Our route took us over 6 mountain passes that were more than 6,000 feet in elevation, including the brain-blowing, car-killing 8,431 foot Teton Pass on the Idaho-Wyoming border, which in barely 10 miles between Victor, Idaho and Wilson, Wyoming, rises 2,500 feet and then falls the same amount, a 10 percent grade up and down.

(The others were Donner Pass, Emigrant Pass, Golconda Pass, and H-D Summit and Goldson Summit on US 93 between Wells, Nevada and Twin Falls, Idaho.)

Practically speaking, though, by following the historical route of the emigrants, what we did was to follow river valleys:

  • Leaving San Francisco, we followed the Sacramento River up through the Central Valley
  • Entering the Sierras, we followed the Yuba River.
  • Descending the Sierras into Nevada, we followed the Truckee River from Truckee, California, down to Fernley, Nevada
  • Across Northern Nevada, we followed the Humboldt River
  • And from Twin Falls, Idaho, through to Jackson, Wyoming, we followed the Snake River.
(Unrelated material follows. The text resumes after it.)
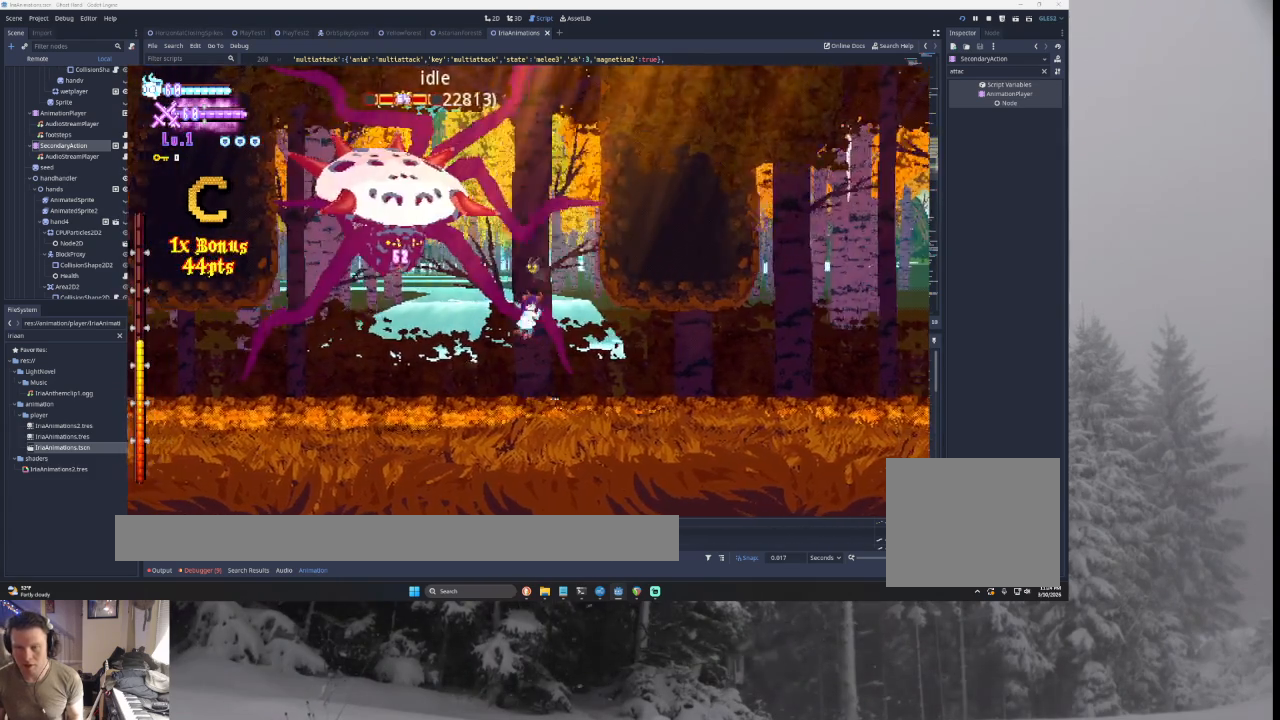
{"buttons": [], "left_stick": "left", "right_stick": "center", "events": [[67, "SQUARE", "down"], [133, "CROSS", "down"], [200, "left_stick", "right"], [300, "CROSS", "up"], [367, "left_stick", "center"], [433, "SQUARE", "up"], [433, "TRIANGLE", "up"], [433, "left_stick", "left"]]}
All of these are interesting rivers, but the river that really matters for this story is the Snake River.I'll have more to say about the Snake River in later articles, but for now, take it from me that one of the best ways to get to Wyoming is to drive up the Snake, stopping along the way at beautiful places like this, a turnout on U.S. Highway 26 east of Idaho Falls, Idaho:

The entire route is rich with both history and scenery. Along the way you pass locations such as:

Now, although they say that "getting there is half the fun," it really isn't. Long stretches of the drive are just straight roads through the desert, punctuated by stops for gasoline at a roadside station in Nevada where the McDonalds has a casino in the back, or a service station in Idaho tucked between immense potato fields.

So we spent some of our time talking, and some of our time listening to audiobooks, and all of our time driving.

And eventually, safe and sound but thoroughly exhausted, we made it to Wyoming.